The tech world as a whole is still reeling from the OpenSSL vulnerability that was so bad that it was baptized with its own name. Now Microsoft might have an equally terrible, or perhaps even worse, issue in its hands. A bug in its Schannel (short for “Secure channel”) security package could, in theory, allow any hacker to remotely run a program just by sending a specially crafted network packet to a Windows server. To add insult to injury, this security exploit exists in a wide range of Windows version dating back 2003.
To some extent, Schannel is like Microsoft’s OpenSSL in the sense that it is what implements SSL (Secure Sockets Layer) and TLS (Transport Security Layer) for the OS. So it is also ironic, yet not unheard of, that the component in charge of implementing secure communication would become the vehicle for compromising the security of a system.
As with many proprietary software, Microsoft isn’t fully disclosing the nature and extent of the bug. All that it says is that it could allow remote execution of code through packets sent to a Windows server. In some sense, this worse than the “Heartbleed” OpenSSL bug since the latter only exposed communications to eavesdroppers while this Schannel exploit potentially gives attackers control over a system. We say “potential” because Microsoft claims that there has been no known attack that takes advantage of this vulnerability. Now that it has been disclosed though, it could very well just be a matter of time.

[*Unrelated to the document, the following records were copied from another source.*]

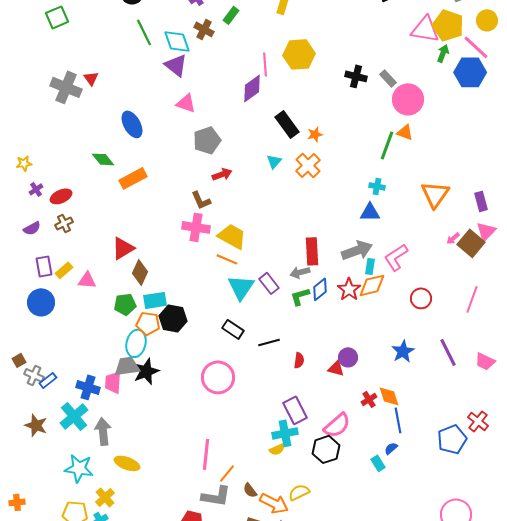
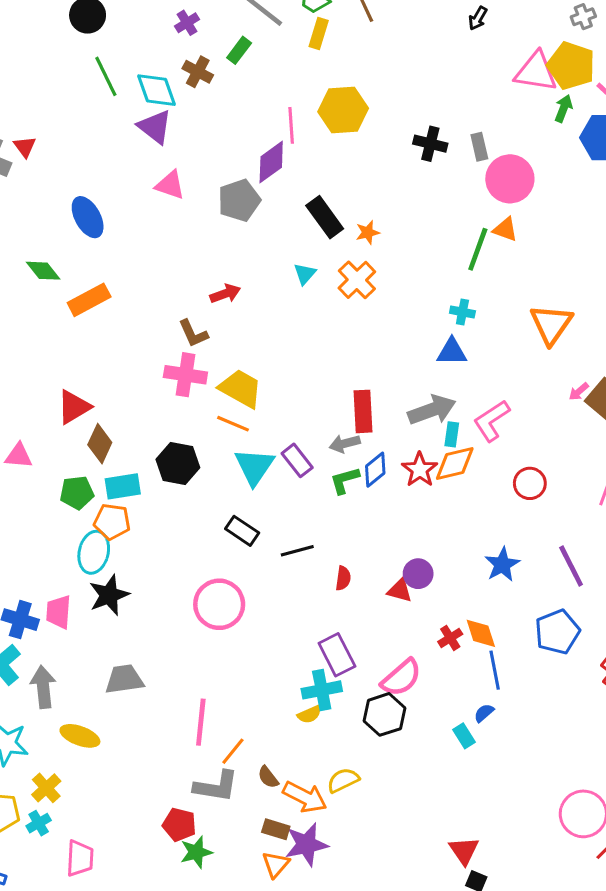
gray rectangle: (388, 78) -> (479, 147), turned 30
gray pentagon: (207, 140) -> (239, 200), moved
black hexagon: (173, 318) -> (178, 463), moved
gray trapezoid: (127, 366) -> (124, 679), moved
blue pentagon: (452, 439) -> (557, 632), moved

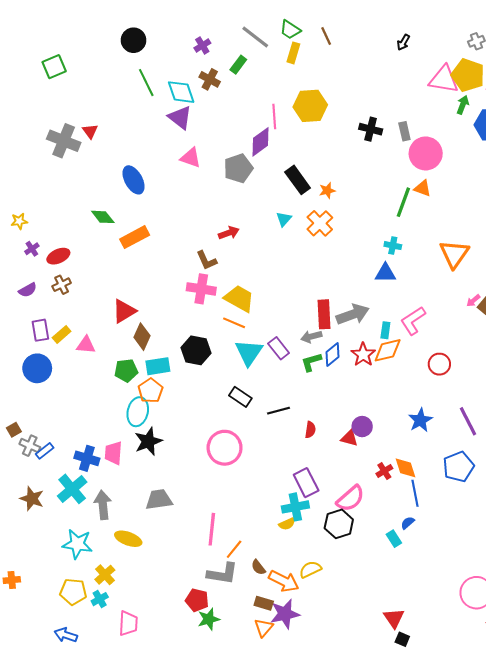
gray arrow: (432, 410) -> (353, 314), moved
orange pentagon: (112, 522) -> (150, 391), turned 30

The good news is that Microsoft already has a patch available that addresses this problem. There is no other workaround or fix for it other than downloading and applying this patch. The Schannel bug affects several Windows versions, including Windows Server 2003, Windows Vista and Windows Server 2008, Windows 7 and Windows Server 2008 R2, Windows 8 and Windows Server 2012, and Windows 8.1 and Windows Server 2012 R2.
There are other security exploits that Microsoft is patching up this month, but the Schannel seems to be the worst of the batch. While the others require that users visit a specially crafted website in order to be compromised, this one can be initiated by an external attacker without any help from the user.